Two Sides of the Coin: Payments and Lending
I’m thrilled to be able to join Credit Slips this week for my first foray into law blogging. I’m hoping to write a bit about credit card advertising, bankruptcy claims trading, reclamation rights, identity theft, and my pet topic of credit card merchant fees. Later this week I’m also hoping to post something timely about Yom Kippur and debts, which might put my background in Jewish history to use (I wasn’t always an attorney).
For my first substantive post, however, I’ve decided to write about ATM fees, although they are not a “credit” or “bankruptcy” issue per se. Nonetheless, I think they illustrate important themes in my work—the interconnectedness of different parts of the banking industry, particularly payments and credit, and how the competitive dynamics of the banking industry affect consumer lending and consumer behavior. Credit cards are surely the posterchild for the interconnectedness of payments and lending, an issue which I'll blog about later this week.
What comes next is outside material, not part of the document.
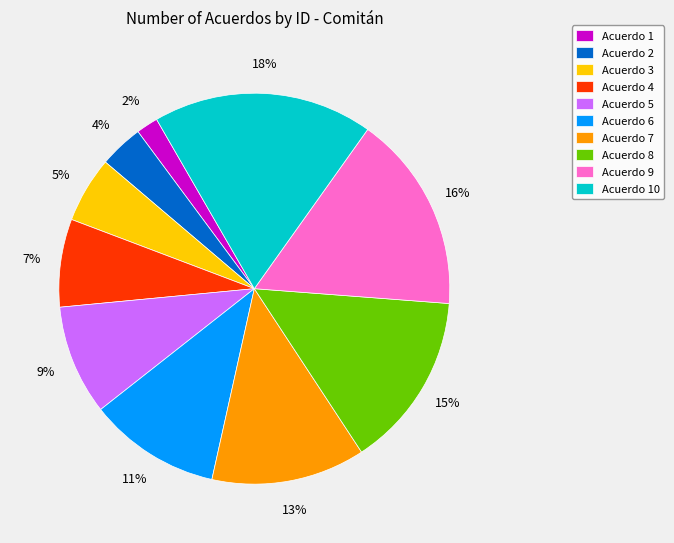

True or false: Acuerdo 9 accounts for 29% of the total.

False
The ties between payments and lending go much further, though, as I hope my post on ATM fees will show. What banks do on the payments side of their operations (including ATMs) affects what they do on the lending side and vice-versa. Payments and depositary accounts fund lending operations, and the costs at which banks can raise funds affects how they lend out money; it’s a lot easier to make a risky loan if the cost of capital is low. Likewise, the consolidation and concentration of the banking industry focuses and increases the banking industry’s political power, which affects all types of banking and lending regulation. So, if we want to think about lending practices, it is also useful to think about what enables and drives those lending practices, as lending is only one part of bank economics.